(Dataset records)
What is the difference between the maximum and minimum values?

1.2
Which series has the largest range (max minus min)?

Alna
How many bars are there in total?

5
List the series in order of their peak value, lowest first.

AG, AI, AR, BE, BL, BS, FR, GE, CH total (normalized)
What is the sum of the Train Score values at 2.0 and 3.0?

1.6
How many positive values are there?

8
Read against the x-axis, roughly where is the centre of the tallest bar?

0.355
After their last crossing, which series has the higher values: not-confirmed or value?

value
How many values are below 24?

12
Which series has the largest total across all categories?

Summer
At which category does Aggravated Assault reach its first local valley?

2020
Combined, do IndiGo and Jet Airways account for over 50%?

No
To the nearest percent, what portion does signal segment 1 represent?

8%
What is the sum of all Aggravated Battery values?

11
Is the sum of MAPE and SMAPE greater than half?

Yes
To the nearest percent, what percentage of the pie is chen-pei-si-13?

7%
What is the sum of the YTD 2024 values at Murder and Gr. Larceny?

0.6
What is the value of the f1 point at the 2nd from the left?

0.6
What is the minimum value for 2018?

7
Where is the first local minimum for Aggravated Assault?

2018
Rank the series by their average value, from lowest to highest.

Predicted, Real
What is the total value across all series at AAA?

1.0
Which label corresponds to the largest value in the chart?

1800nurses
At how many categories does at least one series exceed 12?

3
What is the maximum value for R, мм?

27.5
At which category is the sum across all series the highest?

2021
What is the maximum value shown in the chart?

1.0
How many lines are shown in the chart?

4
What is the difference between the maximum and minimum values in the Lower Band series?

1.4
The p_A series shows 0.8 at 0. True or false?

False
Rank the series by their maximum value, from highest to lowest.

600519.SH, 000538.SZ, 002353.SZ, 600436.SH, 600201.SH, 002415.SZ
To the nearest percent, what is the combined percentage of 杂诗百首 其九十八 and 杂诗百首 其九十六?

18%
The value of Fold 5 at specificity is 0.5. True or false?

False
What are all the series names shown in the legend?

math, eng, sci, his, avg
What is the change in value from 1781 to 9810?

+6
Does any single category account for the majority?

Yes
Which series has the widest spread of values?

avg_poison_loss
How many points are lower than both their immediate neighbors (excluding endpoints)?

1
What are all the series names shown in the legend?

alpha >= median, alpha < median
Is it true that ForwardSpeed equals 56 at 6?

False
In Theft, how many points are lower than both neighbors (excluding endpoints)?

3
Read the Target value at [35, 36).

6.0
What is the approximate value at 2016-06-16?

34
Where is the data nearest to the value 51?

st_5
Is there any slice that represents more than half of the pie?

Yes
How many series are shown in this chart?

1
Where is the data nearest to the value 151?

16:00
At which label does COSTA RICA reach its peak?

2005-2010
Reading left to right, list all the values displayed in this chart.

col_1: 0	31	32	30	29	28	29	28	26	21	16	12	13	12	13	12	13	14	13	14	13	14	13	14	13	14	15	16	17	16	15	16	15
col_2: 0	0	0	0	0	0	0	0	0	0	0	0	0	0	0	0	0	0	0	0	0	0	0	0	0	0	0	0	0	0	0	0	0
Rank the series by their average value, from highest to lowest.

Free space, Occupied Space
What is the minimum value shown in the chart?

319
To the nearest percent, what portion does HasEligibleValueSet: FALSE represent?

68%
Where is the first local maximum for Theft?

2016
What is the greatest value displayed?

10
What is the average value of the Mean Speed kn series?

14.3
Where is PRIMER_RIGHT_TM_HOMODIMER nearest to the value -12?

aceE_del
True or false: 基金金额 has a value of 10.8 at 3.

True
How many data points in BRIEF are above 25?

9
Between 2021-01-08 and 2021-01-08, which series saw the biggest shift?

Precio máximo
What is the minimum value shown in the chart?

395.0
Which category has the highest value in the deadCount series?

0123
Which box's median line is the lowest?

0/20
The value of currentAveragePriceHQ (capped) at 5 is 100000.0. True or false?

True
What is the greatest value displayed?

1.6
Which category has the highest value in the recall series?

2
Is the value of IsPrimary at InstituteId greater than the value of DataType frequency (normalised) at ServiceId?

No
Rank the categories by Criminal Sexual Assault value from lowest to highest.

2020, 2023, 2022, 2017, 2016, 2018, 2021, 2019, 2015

## Your task
Please collect every line in the items above that contains the word "Assault". Case counts.

## Expected answer
At which category does Aggravated Assault reach its first local valley?
Where is the first local minimum for Aggravated Assault?
Rank the categories by Criminal Sexual Assault value from lowest to highest.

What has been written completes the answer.